Le quatrième chant du Serviteur du Seigneur que nous lisons le Vendredi Saint nous aide à voir en Jésus, dans ses souffrances, les traits accomplis du Serviteur souffrant de la prophétie d'Isaïe. Il est ce serviteur qui révèle la vérité de l'amour de Dieu en prenant sur lui les péchés de l'humanité, en acceptant les souffrances que cela suppose, pour l'arracher au pouvoir du mal. « Nous, nous pensions qu’il était frappé, meurtri par Dieu, humilié. C’est à cause de nos fautes qu’il a été broyé. Par ses blessures, nous sommes guéris », dit la prophétie. Pour celui qui accepte de suivre le Christ dans ce service de la vérité de l'amour, tout devient clair : la mort devient passage pour la vie ; chaque crise assumée est lieu de déploiement de la grâce; accepter la croix est la condition de notre glorification, et intronisation royale au nom et à la suite de Celui qui règne par la croix.

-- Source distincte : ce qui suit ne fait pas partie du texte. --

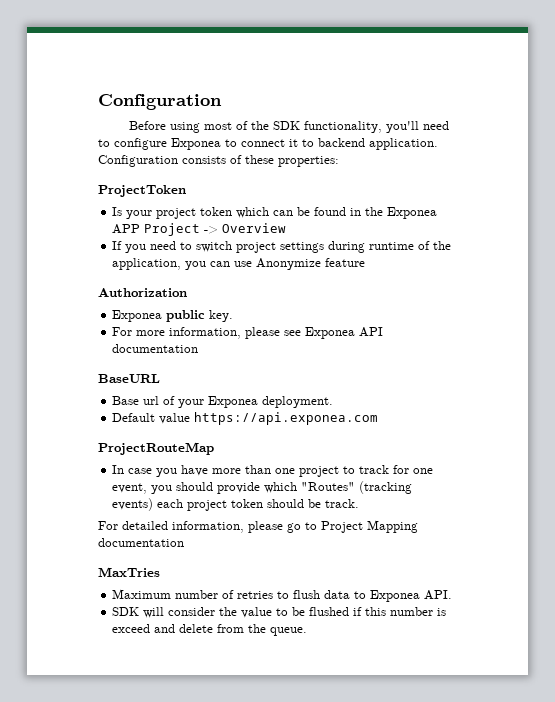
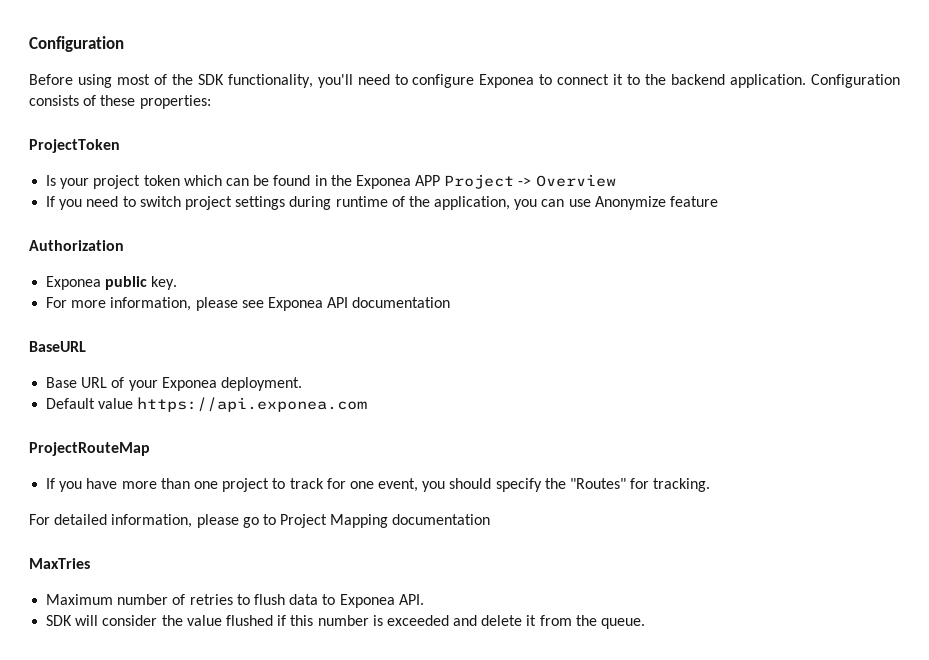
(314, 143) none -> [645,74,667,85] the
[143,396,160,405] url -> [81,377,108,388] URL
[112,465,153,474] In case -> [46,478,56,489] If
[217,481,413,494] [112,498,360,511] provide which "Routes" (tracking events) each project token should be track. -> [495,478,711,492] specify the "Routes" for tracking.
[276,607,306,616] to be -> (222, 620) none
[112,624,151,633] exceed -> [386,615,449,626] exceeded
(214, 628) none -> [526,615,537,626] it

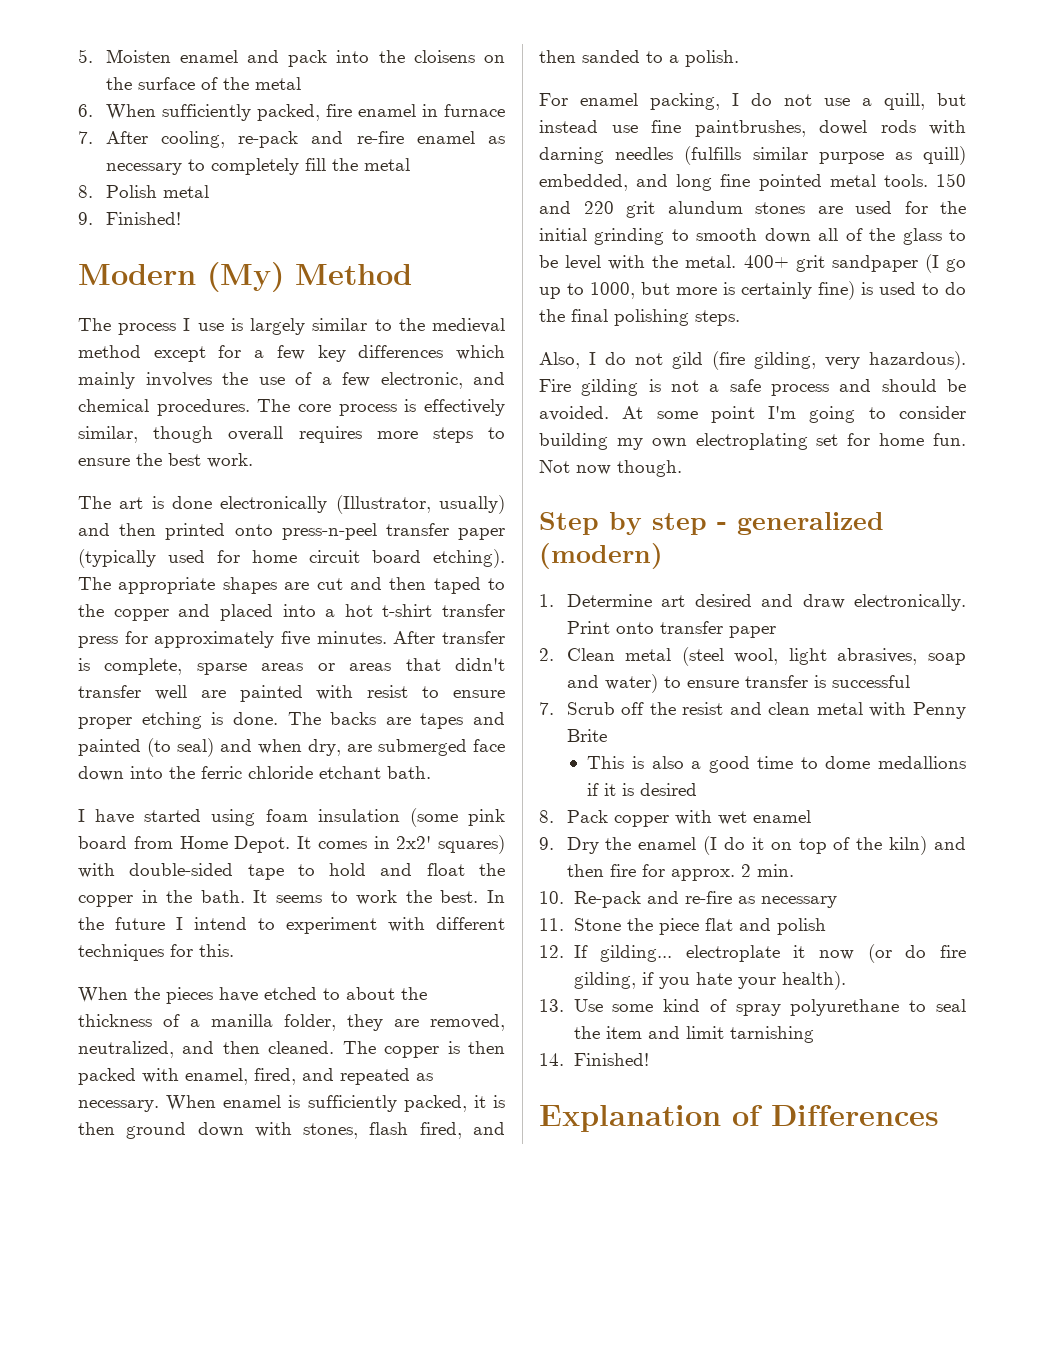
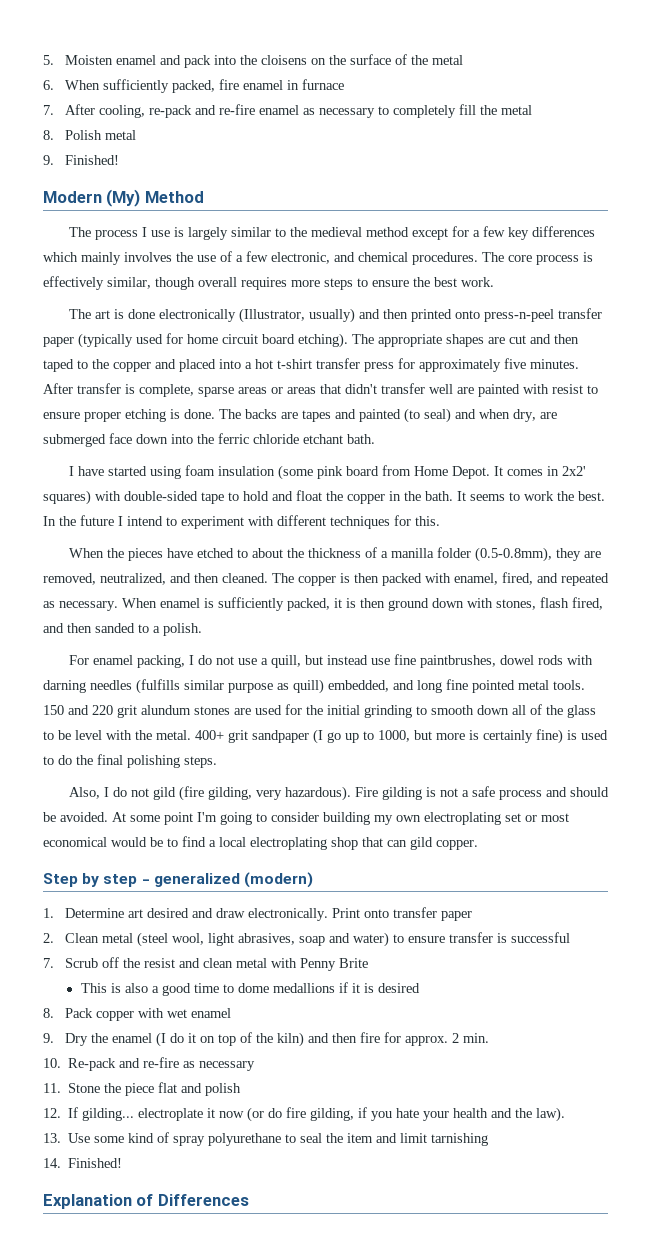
[284,1014,336,1031] folder, -> [436,547,552,562] folder (0.5-0.8mm),
[847,433,966,446] [539,460,682,477] for home fun. Not now though. -> [525,813,569,822] [43,836,478,850] or most economical would be to find a local electroplating shop that can gild copper.
[781,971,846,990] health). -> [453,1107,566,1122] health and the law).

L'auteur de la Lettre aux Hébreux montre comment Jésus accomplit à la perfection les traits du Serviteur souffrant de l'Ancien Testament en soulignant son attitude d'obéissance au coeur de l'épreuve. « Il apprit l’obéissance et il est devenu pour tous ceux qui lui obéissent la cause du salut éternel. » Jésus répond ainsi à l'appel de Dieu qui attend un acte d'amour total. C'est cette réponse d'amour qui fait rayonner la vérité ; elle manifeste le monde de la grâce auquel nous sommes promis et nous ouvre au salut qui nous est proposé.
La vérité que nous sommes appelés à servir, à l'école de Jésus, le Serviteur souffrant et triomphant, nous fait aller à l'exaltation par l'humiliation, à la gloire par la croix, à la vie par la mort au péché. Cette vérité fait ainsi de nous des témoins fidèles pour faire de nous des serviteurs régnant. Notre temps a le plus grand besoin de ces serviteurs : des serviteurs rassurés par celui en qui ils ont mis leur confiance, qui imitent son courage face à la brutalité éhontée du mensonge d'où qu'il vienne. Notre société, comme aussi l'Eglise, ont besoin de serviteurs convaincus qu'il est grand, le prix à payer face à la haine gratuite, à la jalousie aveugle, à la petitesse de ceux qui imaginent pourvoir rayonner en détruisant la renommée des autres, pour la seule gloire de Dieu et le salut du monde.